The owner of a beagle that became extremely ill after exercising at Minogue Park says the ordeal was "distressing" and she won't be walking her two dogs there until she finds out the cause.
Two other dogs who were exercised at the park have died.
Laura Dick walked her two beagles, Barry and Bella, at the off-lead dog exercise area at Minogue Park early on Saturday morning.
They walked the perimeter of the area for about 45 minutes.
"We got home about 7.15am and everything seemed alright," said Ms Dick. "I fed them breakfast and Barry started to look a bit funny, a bit wobbly. He quickly started shaking badly in his back legs."
Ms Dick phoned a vet and in the few minutes she was on the phone she could see Barry deteriorating further.
"We raced to after hours clinic. He started vomiting all through the car. By the time we got to the vet he couldn't walk, couldn't control bodily functions. He had things coming out of every orifice. It was really quite distressing."
It was coincidental that Ms Dick had arrived as the owners of two other dogs that had died were there and they established all three dogs had been exercised at Minogue Park.
Barry was medicated to control the tremors and given IV fluid and blood tests.
"We definitely know it was neurotoxicity," said Ms Dick. "It wasn't from rat bait anti coagulant."
She said Barry was found to have a small amount of rodent or rabbit bones in his system. However, she didn't notice Barry eating anything while they were at the park.

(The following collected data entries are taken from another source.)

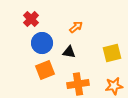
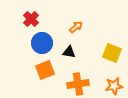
yellow square: rotated 36 degrees clockwise
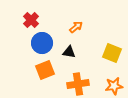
red cross: moved 1 px down
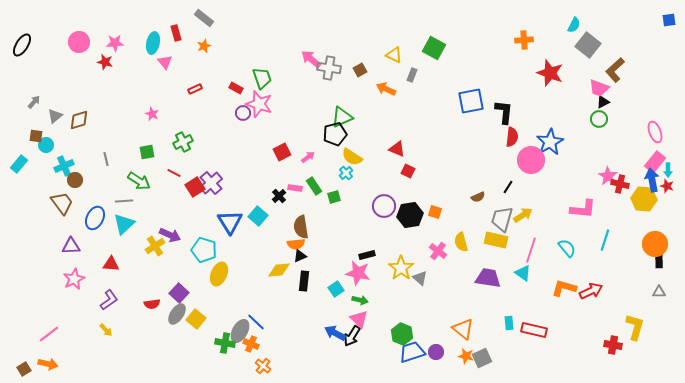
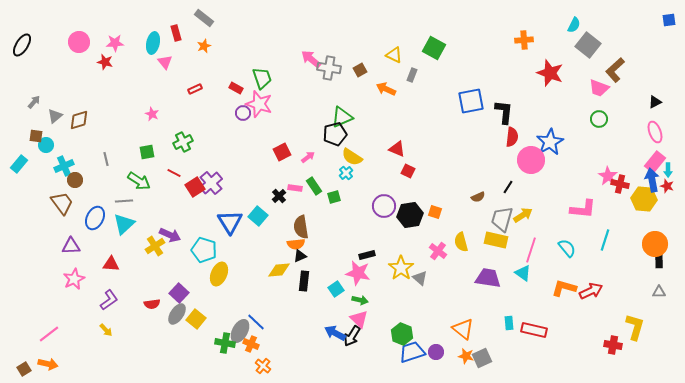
black triangle at (603, 102): moved 52 px right
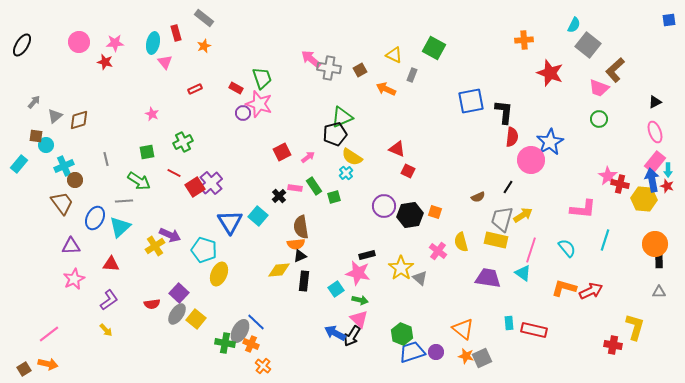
cyan triangle at (124, 224): moved 4 px left, 3 px down
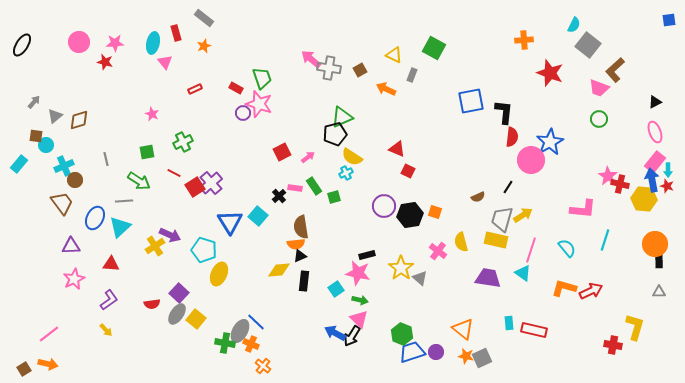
cyan cross at (346, 173): rotated 16 degrees clockwise
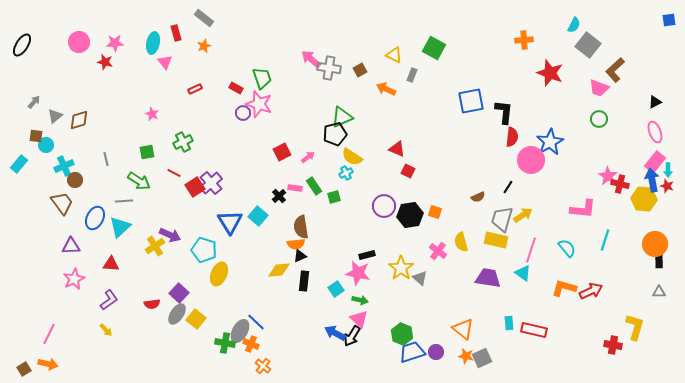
pink line at (49, 334): rotated 25 degrees counterclockwise
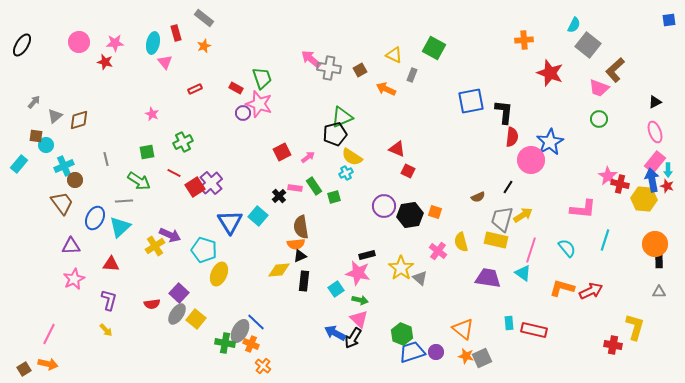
orange L-shape at (564, 288): moved 2 px left
purple L-shape at (109, 300): rotated 40 degrees counterclockwise
black arrow at (352, 336): moved 1 px right, 2 px down
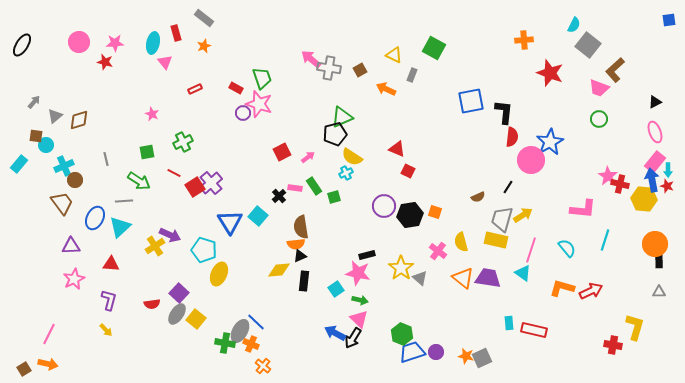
orange triangle at (463, 329): moved 51 px up
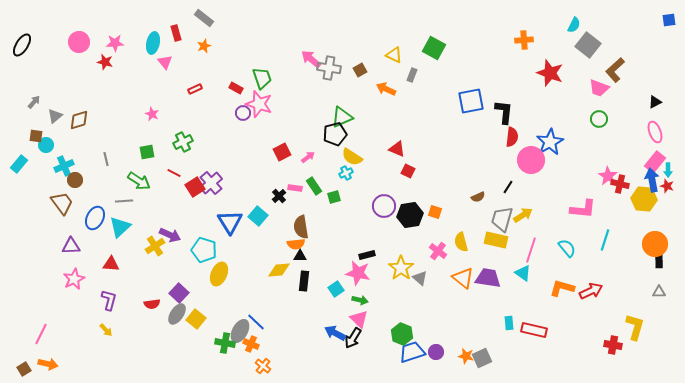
black triangle at (300, 256): rotated 24 degrees clockwise
pink line at (49, 334): moved 8 px left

"He has devoured something while we at the park but I can only assume because if it was a rabbit carcass I would have had to drag him away. It must have been a very small piece and it could be coincidental."
Ms Dick took Barry home late Sunday evening, along with a $2500 vet bill for which she has insurance.
Ms Dick's other beagle, Bella, did not fall ill.
"Barry is very tired but he's in good spirits. Neurologically everything seems to be working okay, but it's too soon to find out if there are any lasting effects on his kidneys and liver."
Hamilton City Council's natural environments team leader Jeremy Froger said Council staff are working with other agencies to establish possible causes.
"One thing we are confident of is that it's not due to any poisons or pest control baits we use," Mr Froger said. "We haven't got any pest control operations under way in this park at present, and when we do, we make sure there are signs up warning park users.
"We're advising dog owners to stay close to their animals in the park until we have some more information on this risk, and how it can be addressed."
Mr Froger says NIWA has been asked to undertake tests of the water in Minogue Park's Lake Rotokaeo to establish if there are any potentially toxic algae, bio-matter of other chemicals or compounds present.
Nearby residents or park users who have seen any suspicious behaviour, people or substances in the park are urged to contact the Council's Parks and Open Spaces Unit immediately.
"We'd appreciate any help the public can offer here - we're very concerned about this and we want to find out exactly what is happening as soon as we can," Mr Froger said.
Minogue Park is a popular off-lead dog exercise area and the Council is keen to address the issue and allay community concerns about the welfare of dogs in the park.